#### The problem
Repeat the data word for word and skip the pictures.
◆ ◆ ◆ ◆
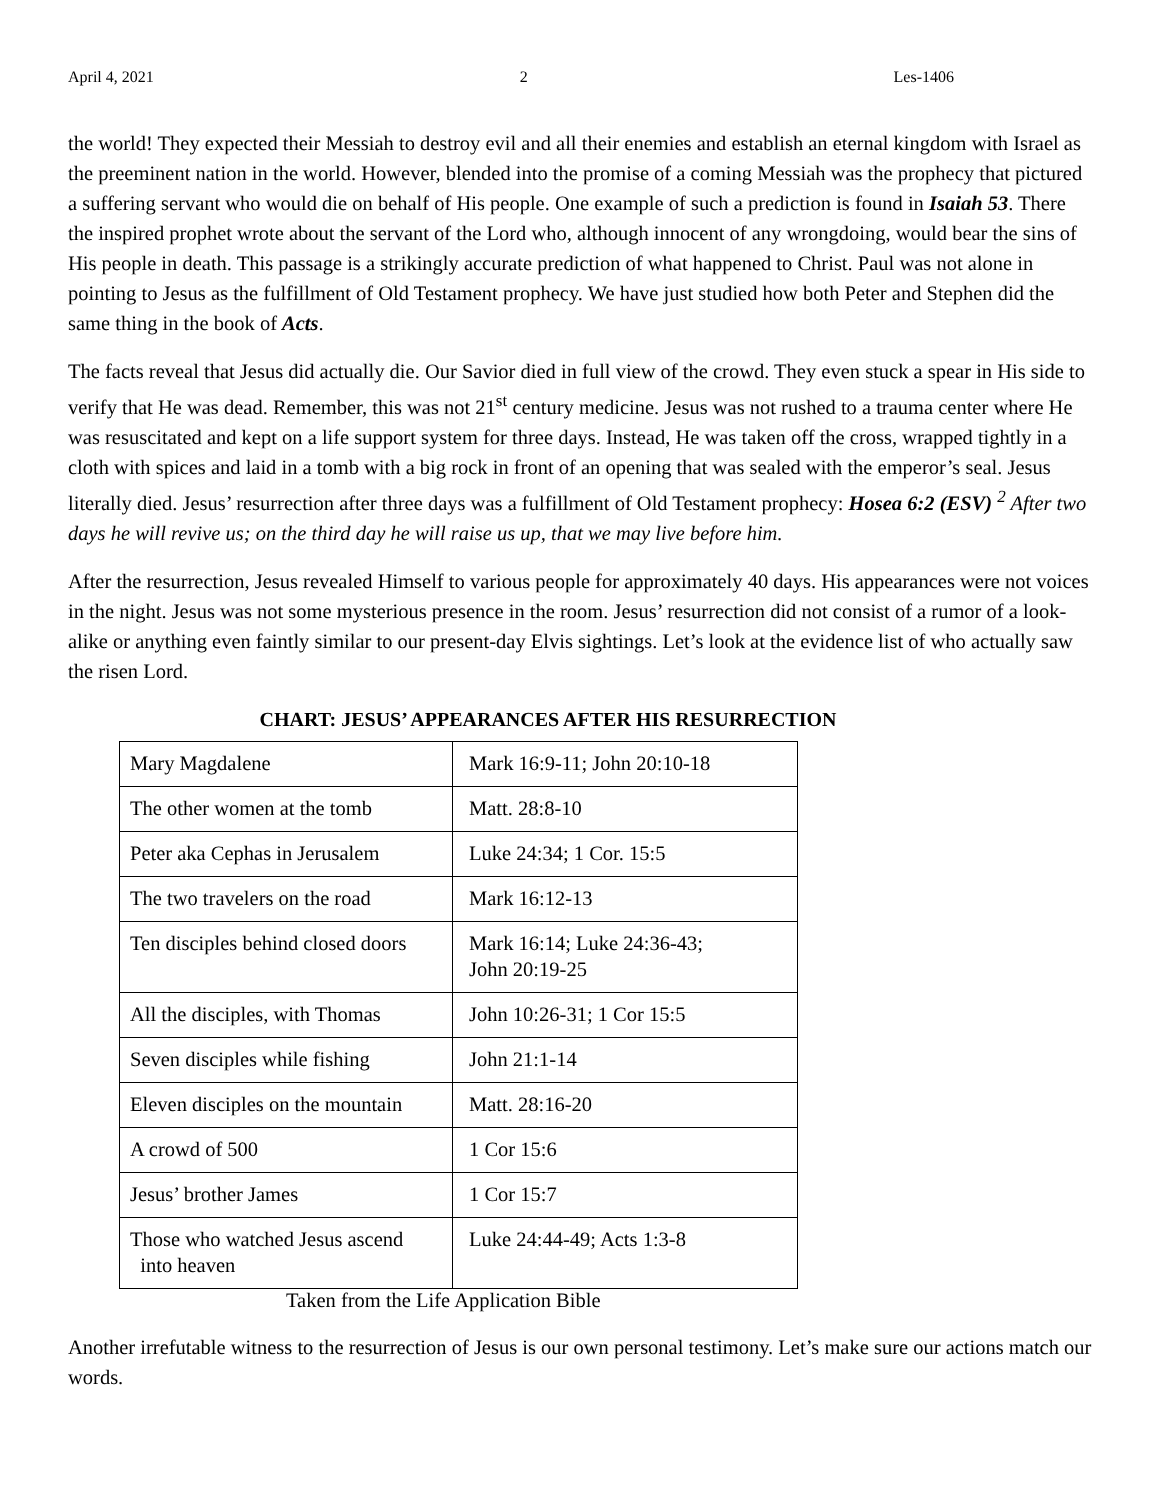April 4, 2021 2 Les-1406
the world! They expected their Messiah to destroy evil and all their enemies and establish an eternal kingdom with Israel as the preeminent nation in the world. However, blended into the promise of a coming Messiah was the prophecy that pictured a suffering servant who would die on behalf of His people. One example of such a prediction is found in Isaiah 53. There the inspired prophet wrote about the servant of the Lord who, although innocent of any wrongdoing, would bear the sins of His people in death. This passage is a strikingly accurate prediction of what happened to Christ. Paul was not alone in pointing to Jesus as the fulfillment of Old Testament prophecy. We have just studied how both Peter and Stephen did the same thing in the book of Acts.
The facts reveal that Jesus did actually die. Our Savior died in full view of the crowd. They even stuck a spear in His side to verify that He was dead. Remember, this was not 21<sup>st</sup> century medicine. Jesus was not rushed to a trauma center where He was resuscitated and kept on a life support system for three days. Instead, He was taken off the cross, wrapped tightly in a cloth with spices and laid in a tomb with a big rock in front of an opening that was sealed with the emperor’s seal. Jesus literally died. Jesus’ resurrection after three days was a fulfillment of Old Testament prophecy: Hosea 6:2 (ESV) <sup>2</sup> After two days he will revive us; on the third day he will raise us up, that we may live before him.
After the resurrection, Jesus revealed Himself to various people for approximately 40 days. His appearances were not voices in the night. Jesus was not some mysterious presence in the room. Jesus’ resurrection did not consist of a rumor of a look-alike or anything even faintly similar to our present-day Elvis sightings. Let’s look at the evidence list of who actually saw the risen Lord.
CHART: JESUS’ APPEARANCES AFTER HIS RESURRECTION
| Mary Magdalene | Mark 16:9-11; John 20:10-18 |
| The other women at the tomb | Matt. 28:8-10 |
| Peter aka Cephas in Jerusalem | Luke 24:34; 1 Cor. 15:5 |
| The two travelers on the road | Mark 16:12-13 |
| Ten disciples behind closed doors | Mark 16:14; Luke 24:36-43; John 20:19-25 |
| All the disciples, with Thomas | John 10:26-31; 1 Cor 15:5 |
| Seven disciples while fishing | John 21:1-14 |
| Eleven disciples on the mountain | Matt. 28:16-20 |
| A crowd of 500 | 1 Cor 15:6 |
| Jesus’ brother James | 1 Cor 15:7 |
| Those who watched Jesus ascend into heaven | Luke 24:44-49; Acts 1:3-8 |
Taken from the Life Application Bible
Another irrefutable witness to the resurrection of Jesus is our own personal testimony. Let’s make sure our actions match our words.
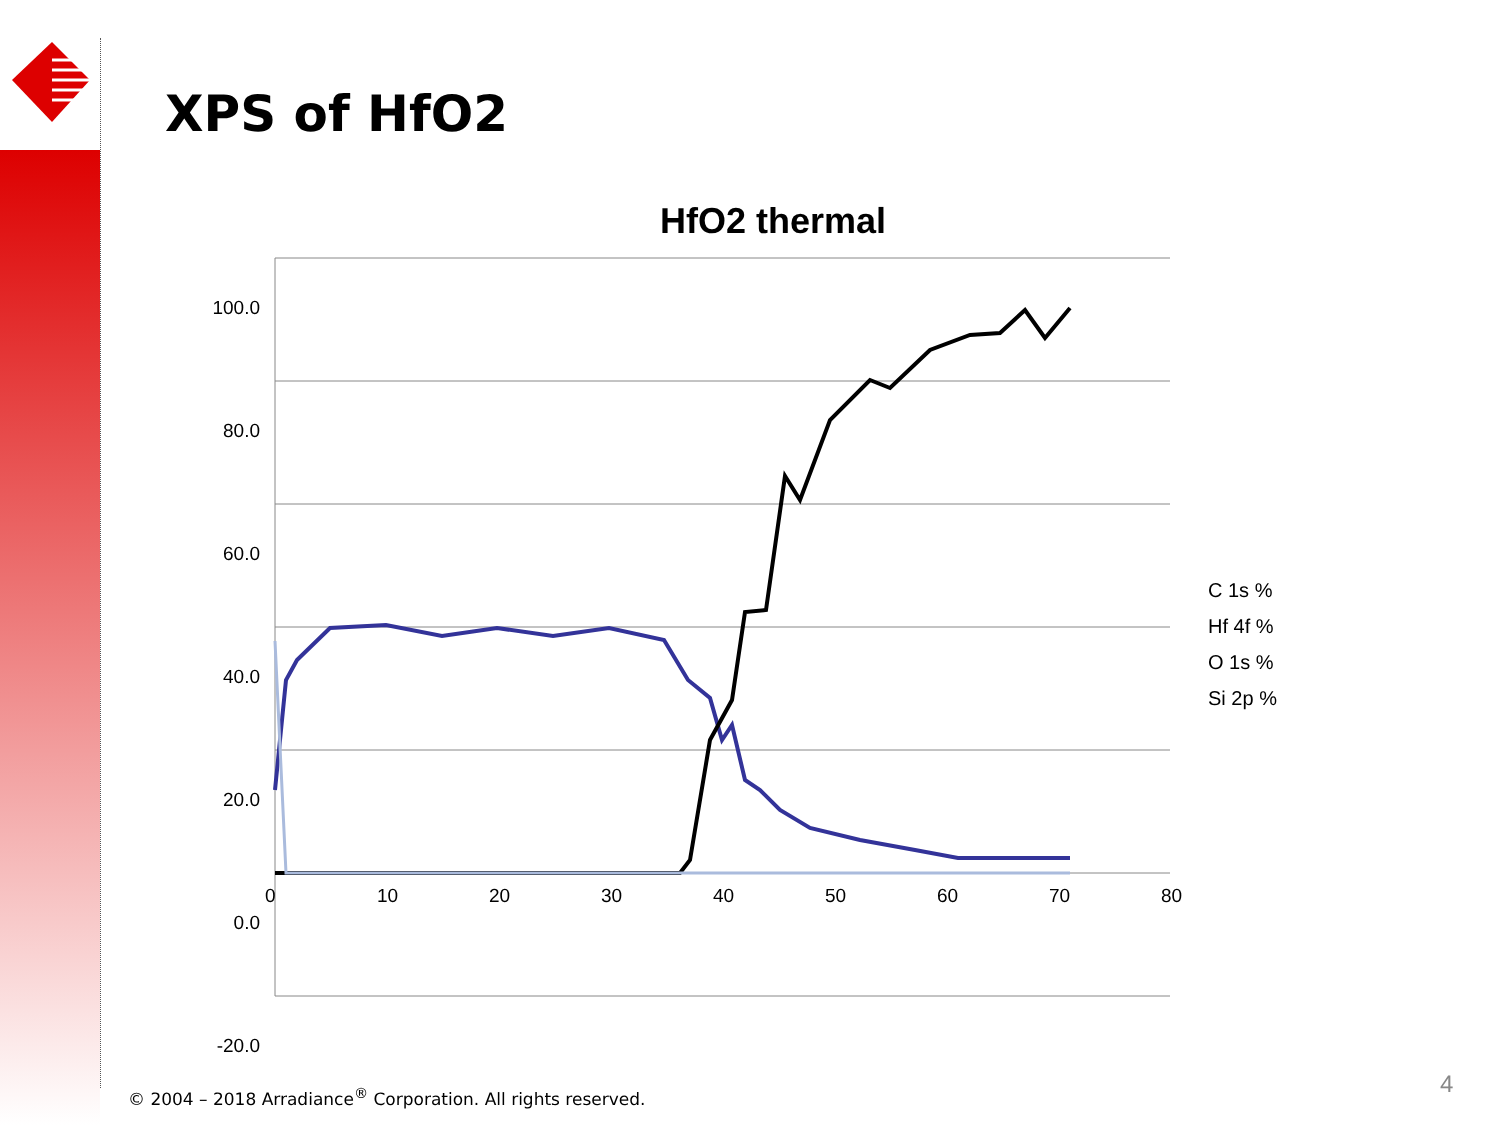XPS of HfO2
HfO2 thermal
100.0
80.0
60.0
40.0
20.0
0.0
-20.0
0 10 20 30 40 50 60 70 80
C 1s %
Hf 4f %
O 1s %
Si 2p %
© 2004 – 2018 Arradiance<sup>®</sup> Corporation. All rights reserved.
4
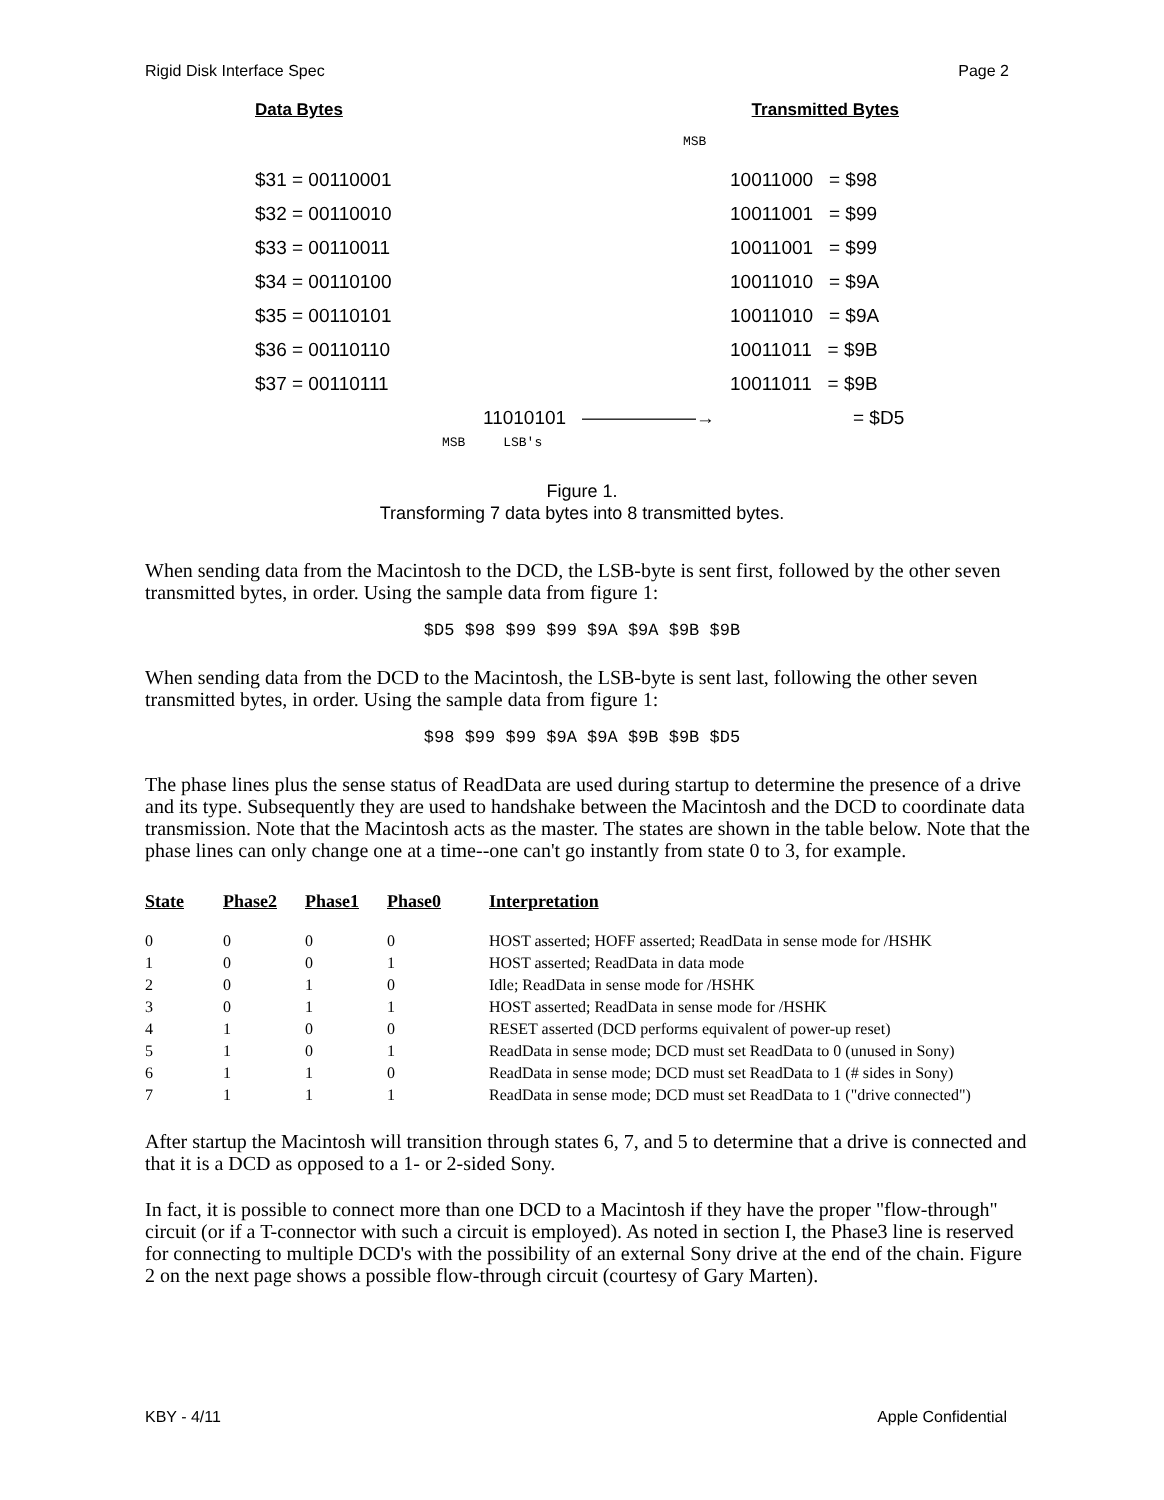Rigid Disk Interface Spec Page 2
Data Bytes Transmitted Bytes
MSB
$31 = 00110001 10011000 = $98
$32 = 00110010 10011001 = $99
$33 = 00110011 10011001 = $99
$34 = 00110100 10011010 = $9A
$35 = 00110101 10011010 = $9A
$36 = 00110110 10011011 = $9B
$37 = 00110111 10011011 = $9B
11010101 ——————→ = $D5
MSB LSB's
Figure 1.
Transforming 7 data bytes into 8 transmitted bytes.
When sending data from the Macintosh to the DCD, the LSB-byte is sent first, followed by the other seven transmitted bytes, in order. Using the sample data from figure 1:
$D5 $98 $99 $99 $9A $9A $9B $9B
When sending data from the DCD to the Macintosh, the LSB-byte is sent last, following the other seven transmitted bytes, in order. Using the sample data from figure 1:
$98 $99 $99 $9A $9A $9B $9B $D5
The phase lines plus the sense status of ReadData are used during startup to determine the presence of a drive and its type. Subsequently they are used to handshake between the Macintosh and the DCD to coordinate data transmission. Note that the Macintosh acts as the master. The states are shown in the table below. Note that the phase lines can only change one at a time--one can't go instantly from state 0 to 3, for example.
| State | Phase2 | Phase1 | Phase0 | Interpretation |
| --- | --- | --- | --- | --- |
| 0 | 0 | 0 | 0 | HOST asserted; HOFF asserted; ReadData in sense mode for /HSHK |
| 1 | 0 | 0 | 1 | HOST asserted; ReadData in data mode |
| 2 | 0 | 1 | 0 | Idle; ReadData in sense mode for /HSHK |
| 3 | 0 | 1 | 1 | HOST asserted; ReadData in sense mode for /HSHK |
| 4 | 1 | 0 | 0 | RESET asserted (DCD performs equivalent of power-up reset) |
| 5 | 1 | 0 | 1 | ReadData in sense mode; DCD must set ReadData to 0 (unused in Sony) |
| 6 | 1 | 1 | 0 | ReadData in sense mode; DCD must set ReadData to 1 (# sides in Sony) |
| 7 | 1 | 1 | 1 | ReadData in sense mode; DCD must set ReadData to 1 ("drive connected") |
After startup the Macintosh will transition through states 6, 7, and 5 to determine that a drive is connected and that it is a DCD as opposed to a 1- or 2-sided Sony.
In fact, it is possible to connect more than one DCD to a Macintosh if they have the proper "flow-through" circuit (or if a T-connector with such a circuit is employed). As noted in section I, the Phase3 line is reserved for connecting to multiple DCD's with the possibility of an external Sony drive at the end of the chain. Figure 2 on the next page shows a possible flow-through circuit (courtesy of Gary Marten).
KBY - 4/11 Apple Confidential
◆ ◆ ◆ ◆
#### Answer to the exercise
April 4, 2021 2 Les-1406
the world! They expected their Messiah to destroy evil and all their enemies and establish an eternal kingdom with Israel as the preeminent nation in the world. However, blended into the promise of a coming Messiah was the prophecy that pictured a suffering servant who would die on behalf of His people. One example of such a prediction is found in Isaiah 53. There the inspired prophet wrote about the servant of the Lord who, although innocent of any wrongdoing, would bear the sins of His people in death. This passage is a strikingly accurate prediction of what happened to Christ. Paul was not alone in pointing to Jesus as the fulfillment of Old Testament prophecy. We have just studied how both Peter and Stephen did the same thing in the book of Acts.
The facts reveal that Jesus did actually die. Our Savior died in full view of the crowd. They even stuck a spear in His side to verify that He was dead. Remember, this was not 21<sup>st</sup> century medicine. Jesus was not rushed to a trauma center where He was resuscitated and kept on a life support system for three days. Instead, He was taken off the cross, wrapped tightly in a cloth with spices and laid in a tomb with a big rock in front of an opening that was sealed with the emperor’s seal. Jesus literally died. Jesus’ resurrection after three days was a fulfillment of Old Testament prophecy: Hosea 6:2 (ESV) <sup>2</sup> After two days he will revive us; on the third day he will raise us up, that we may live before him.
After the resurrection, Jesus revealed Himself to various people for approximately 40 days. His appearances were not voices in the night. Jesus was not some mysterious presence in the room. Jesus’ resurrection did not consist of a rumor of a look-alike or anything even faintly similar to our present-day Elvis sightings. Let’s look at the evidence list of who actually saw the risen Lord.
CHART: JESUS’ APPEARANCES AFTER HIS RESURRECTION
| Mary Magdalene | Mark 16:9-11; John 20:10-18 |
| The other women at the tomb | Matt. 28:8-10 |
| Peter aka Cephas in Jerusalem | Luke 24:34; 1 Cor. 15:5 |
| The two travelers on the road | Mark 16:12-13 |
| Ten disciples behind closed doors | Mark 16:14; Luke 24:36-43; John 20:19-25 |
| All the disciples, with Thomas | John 10:26-31; 1 Cor 15:5 |
| Seven disciples while fishing | John 21:1-14 |
| Eleven disciples on the mountain | Matt. 28:16-20 |
| A crowd of 500 | 1 Cor 15:6 |
| Jesus’ brother James | 1 Cor 15:7 |
| Those who watched Jesus ascend into heaven | Luke 24:44-49; Acts 1:3-8 |
Taken from the Life Application Bible
Another irrefutable witness to the resurrection of Jesus is our own personal testimony. Let’s make sure our actions match our words.
XPS of HfO2
HfO2 thermal
100.0
80.0
60.0
40.0
20.0
0.0
-20.0
0 10 20 30 40 50 60 70 80
C 1s %
Hf 4f %
O 1s %
Si 2p %
© 2004 – 2018 Arradiance<sup>®</sup> Corporation. All rights reserved.
4
Rigid Disk Interface Spec Page 2
Data Bytes Transmitted Bytes
MSB
$31 = 00110001 10011000 = $98
$32 = 00110010 10011001 = $99
$33 = 00110011 10011001 = $99
$34 = 00110100 10011010 = $9A
$35 = 00110101 10011010 = $9A
$36 = 00110110 10011011 = $9B
$37 = 00110111 10011011 = $9B
11010101 ——————→ = $D5
MSB LSB's
Figure 1.
Transforming 7 data bytes into 8 transmitted bytes.
When sending data from the Macintosh to the DCD, the LSB-byte is sent first, followed by the other seven transmitted bytes, in order. Using the sample data from figure 1:
$D5 $98 $99 $99 $9A $9A $9B $9B
When sending data from the DCD to the Macintosh, the LSB-byte is sent last, following the other seven transmitted bytes, in order. Using the sample data from figure 1:
$98 $99 $99 $9A $9A $9B $9B $D5
The phase lines plus the sense status of ReadData are used during startup to determine the presence of a drive and its type. Subsequently they are used to handshake between the Macintosh and the DCD to coordinate data transmission. Note that the Macintosh acts as the master. The states are shown in the table below. Note that the phase lines can only change one at a time--one can't go instantly from state 0 to 3, for example.
| State | Phase2 | Phase1 | Phase0 | Interpretation |
| --- | --- | --- | --- | --- |
| 0 | 0 | 0 | 0 | HOST asserted; HOFF asserted; ReadData in sense mode for /HSHK |
| 1 | 0 | 0 | 1 | HOST asserted; ReadData in data mode |
| 2 | 0 | 1 | 0 | Idle; ReadData in sense mode for /HSHK |
| 3 | 0 | 1 | 1 | HOST asserted; ReadData in sense mode for /HSHK |
| 4 | 1 | 0 | 0 | RESET asserted (DCD performs equivalent of power-up reset) |
| 5 | 1 | 0 | 1 | ReadData in sense mode; DCD must set ReadData to 0 (unused in Sony) |
| 6 | 1 | 1 | 0 | ReadData in sense mode; DCD must set ReadData to 1 (# sides in Sony) |
| 7 | 1 | 1 | 1 | ReadData in sense mode; DCD must set ReadData to 1 ("drive connected") |
After startup the Macintosh will transition through states 6, 7, and 5 to determine that a drive is connected and that it is a DCD as opposed to a 1- or 2-sided Sony.
In fact, it is possible to connect more than one DCD to a Macintosh if they have the proper "flow-through" circuit (or if a T-connector with such a circuit is employed). As noted in section I, the Phase3 line is reserved for connecting to multiple DCD's with the possibility of an external Sony drive at the end of the chain. Figure 2 on the next page shows a possible flow-through circuit (courtesy of Gary Marten).
KBY - 4/11 Apple Confidential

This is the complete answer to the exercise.